— WHAT YOU NEED TO DO —
Could you write out the records below exactly as they appear, leaving out any pictures?
·····
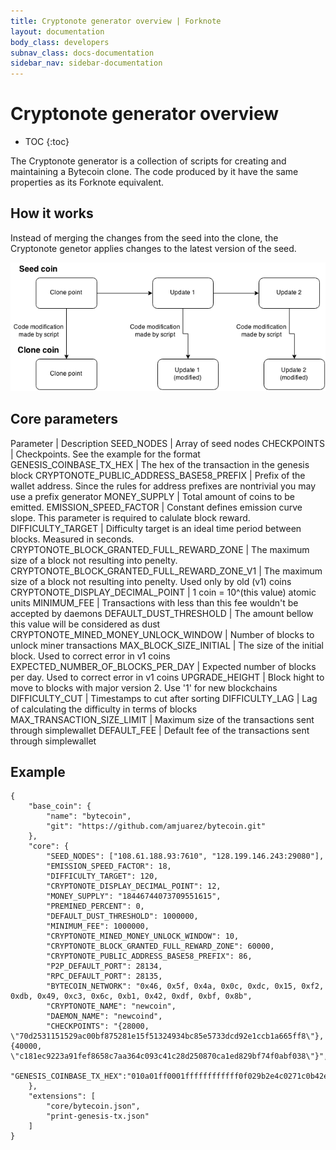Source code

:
 ```yaml
---
title: Cryptonote generator overview | Forknote
layout: documentation
body_class: developers
subnav_class: docs-documentation
sidebar_nav: sidebar-documentation
---
```


# Cryptonote generator overview

* TOC
{:toc}

The Cryptonote generator is a collection of scripts for creating and maintaining a Bytecoin clone. The code produced by it have the same properties as its Forknote equivalent.


## How it works

Instead of merging the changes from the seed into the clone, the Cryptonote genetor applies changes to the latest version of the seed.

![Cryptonote generator diagram](/images/documentation/script-generated.png)


## Core parameters

Parameter | Description
SEED_NODES | Array of seed nodes
CHECKPOINTS | Checkpoints. See the example for the format
GENESIS_COINBASE_TX_HEX | The hex of the transaction in the genesis block
CRYPTONOTE_PUBLIC_ADDRESS_BASE58_PREFIX | Prefix of the wallet address. Since the rules for address prefixes are nontrivial you may use a prefix generator
MONEY_SUPPLY | Total amount of coins to be emitted.
EMISSION_SPEED_FACTOR | Constant defines emission curve slope. This parameter is required to calulate block reward.
DIFFICULTY_TARGET | Difficulty target is an ideal time period between blocks. Measured in seconds.
CRYPTONOTE_BLOCK_GRANTED_FULL_REWARD_ZONE | The maximum size of a block not resulting into penelty.
CRYPTONOTE_BLOCK_GRANTED_FULL_REWARD_ZONE_V1 | The maximum size of a block not resulting into penelty. Used only by old (v1) coins
CRYPTONOTE_DISPLAY_DECIMAL_POINT | 1 coin = 10^(this value) atomic units
MINIMUM_FEE | Transactions with less than this fee wouldn't be accepted by daemons
DEFAULT_DUST_THRESHOLD | The amount bellow this value will be considered as dust
CRYPTONOTE_MINED_MONEY_UNLOCK_WINDOW | Number of blocks to unlock miner transactions 
MAX_BLOCK_SIZE_INITIAL | The size of the initial block. Used to correct error in v1 coins
EXPECTED_NUMBER_OF_BLOCKS_PER_DAY | Expected number of blocks per day. Used to correct error in v1 coins
UPGRADE_HEIGHT | Block hight to move to blocks with major version 2. Use '1' for new blockchains
DIFFICULTY_CUT | Timestamps to cut after sorting
DIFFICULTY_LAG | Lag of calculating the difficulty in terms of blocks
MAX_TRANSACTION_SIZE_LIMIT | Maximum size of the transactions sent through simplewallet
DEFAULT_FEE | Default fee of the transactions sent through simplewallet 


## Example

    {
        "base_coin": {
            "name": "bytecoin",
            "git": "https://github.com/amjuarez/bytecoin.git"
        },
        "core": {
            "SEED_NODES": ["108.61.188.93:7610", "128.199.146.243:29080"],
            "EMISSION_SPEED_FACTOR": 18,
            "DIFFICULTY_TARGET": 120,
            "CRYPTONOTE_DISPLAY_DECIMAL_POINT": 12,
            "MONEY_SUPPLY": "18446744073709551615",
            "PREMINED_PERCENT": 0,
            "DEFAULT_DUST_THRESHOLD": 1000000,
            "MINIMUM_FEE": 1000000,
            "CRYPTONOTE_MINED_MONEY_UNLOCK_WINDOW": 10,
            "CRYPTONOTE_BLOCK_GRANTED_FULL_REWARD_ZONE": 60000,
            "CRYPTONOTE_PUBLIC_ADDRESS_BASE58_PREFIX": 86,
            "P2P_DEFAULT_PORT": 28134,
            "RPC_DEFAULT_PORT": 28135,
            "BYTECOIN_NETWORK": "0x46, 0x5f, 0x4a, 0x0c, 0xdc, 0x15, 0xf2, 0xdb, 0x49, 0xc3, 0x6c, 0xb1, 0x42, 0xdf, 0xbf, 0x8b",
            "CRYPTONOTE_NAME": "newcoin",
            "DAEMON_NAME": "newcoind",
            "CHECKPOINTS": "{28000, \"70d2531151529ac00bf875281e15f51324934bc85e5733dcd92e1ccb1a665ff8\"}, {40000, \"c181ec9223a91fef8658c7aa364c093c41c28d250870ca1ed829bf74f0abf038\"}",
            "GENESIS_COINBASE_TX_HEX":"010a01ff0001ffffffffffff0f029b2e4c0271c0b42e7c53291a94d1c0cbff8883f8024f5142ee494ffbbd08807121013c086a48c15fb637a96991bc6d53caf77068b5ba6eeb3c82357228c49790584a"
        },
        "extensions": [
            "core/bytecoin.json",
            "print-genesis-tx.json"
        ]
    }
·····
— RESPONSE AREA —
Source code

:
 ```yaml
---
title: Cryptonote generator overview | Forknote
layout: documentation
body_class: developers
subnav_class: docs-documentation
sidebar_nav: sidebar-documentation
---
```


# Cryptonote generator overview

* TOC
{:toc}

The Cryptonote generator is a collection of scripts for creating and maintaining a Bytecoin clone. The code produced by it have the same properties as its Forknote equivalent.


## How it works

Instead of merging the changes from the seed into the clone, the Cryptonote genetor applies changes to the latest version of the seed.

![Cryptonote generator diagram](/images/documentation/script-generated.png)


## Core parameters

Parameter | Description
SEED_NODES | Array of seed nodes
CHECKPOINTS | Checkpoints. See the example for the format
GENESIS_COINBASE_TX_HEX | The hex of the transaction in the genesis block
CRYPTONOTE_PUBLIC_ADDRESS_BASE58_PREFIX | Prefix of the wallet address. Since the rules for address prefixes are nontrivial you may use a prefix generator
MONEY_SUPPLY | Total amount of coins to be emitted.
EMISSION_SPEED_FACTOR | Constant defines emission curve slope. This parameter is required to calulate block reward.
DIFFICULTY_TARGET | Difficulty target is an ideal time period between blocks. Measured in seconds.
CRYPTONOTE_BLOCK_GRANTED_FULL_REWARD_ZONE | The maximum size of a block not resulting into penelty.
CRYPTONOTE_BLOCK_GRANTED_FULL_REWARD_ZONE_V1 | The maximum size of a block not resulting into penelty. Used only by old (v1) coins
CRYPTONOTE_DISPLAY_DECIMAL_POINT | 1 coin = 10^(this value) atomic units
MINIMUM_FEE | Transactions with less than this fee wouldn't be accepted by daemons
DEFAULT_DUST_THRESHOLD | The amount bellow this value will be considered as dust
CRYPTONOTE_MINED_MONEY_UNLOCK_WINDOW | Number of blocks to unlock miner transactions 
MAX_BLOCK_SIZE_INITIAL | The size of the initial block. Used to correct error in v1 coins
EXPECTED_NUMBER_OF_BLOCKS_PER_DAY | Expected number of blocks per day. Used to correct error in v1 coins
UPGRADE_HEIGHT | Block hight to move to blocks with major version 2. Use '1' for new blockchains
DIFFICULTY_CUT | Timestamps to cut after sorting
DIFFICULTY_LAG | Lag of calculating the difficulty in terms of blocks
MAX_TRANSACTION_SIZE_LIMIT | Maximum size of the transactions sent through simplewallet
DEFAULT_FEE | Default fee of the transactions sent through simplewallet 


## Example

    {
        "base_coin": {
            "name": "bytecoin",
            "git": "https://github.com/amjuarez/bytecoin.git"
        },
        "core": {
            "SEED_NODES": ["108.61.188.93:7610", "128.199.146.243:29080"],
            "EMISSION_SPEED_FACTOR": 18,
            "DIFFICULTY_TARGET": 120,
            "CRYPTONOTE_DISPLAY_DECIMAL_POINT": 12,
            "MONEY_SUPPLY": "18446744073709551615",
            "PREMINED_PERCENT": 0,
            "DEFAULT_DUST_THRESHOLD": 1000000,
            "MINIMUM_FEE": 1000000,
            "CRYPTONOTE_MINED_MONEY_UNLOCK_WINDOW": 10,
            "CRYPTONOTE_BLOCK_GRANTED_FULL_REWARD_ZONE": 60000,
            "CRYPTONOTE_PUBLIC_ADDRESS_BASE58_PREFIX": 86,
            "P2P_DEFAULT_PORT": 28134,
            "RPC_DEFAULT_PORT": 28135,
            "BYTECOIN_NETWORK": "0x46, 0x5f, 0x4a, 0x0c, 0xdc, 0x15, 0xf2, 0xdb, 0x49, 0xc3, 0x6c, 0xb1, 0x42, 0xdf, 0xbf, 0x8b",
            "CRYPTONOTE_NAME": "newcoin",
            "DAEMON_NAME": "newcoind",
            "CHECKPOINTS": "{28000, \"70d2531151529ac00bf875281e15f51324934bc85e5733dcd92e1ccb1a665ff8\"}, {40000, \"c181ec9223a91fef8658c7aa364c093c41c28d250870ca1ed829bf74f0abf038\"}",
            "GENESIS_COINBASE_TX_HEX":"010a01ff0001ffffffffffff0f029b2e4c0271c0b42e7c53291a94d1c0cbff8883f8024f5142ee494ffbbd08807121013c086a48c15fb637a96991bc6d53caf77068b5ba6eeb3c82357228c49790584a"
        },
        "extensions": [
            "core/bytecoin.json",
            "print-genesis-tx.json"
        ]
    }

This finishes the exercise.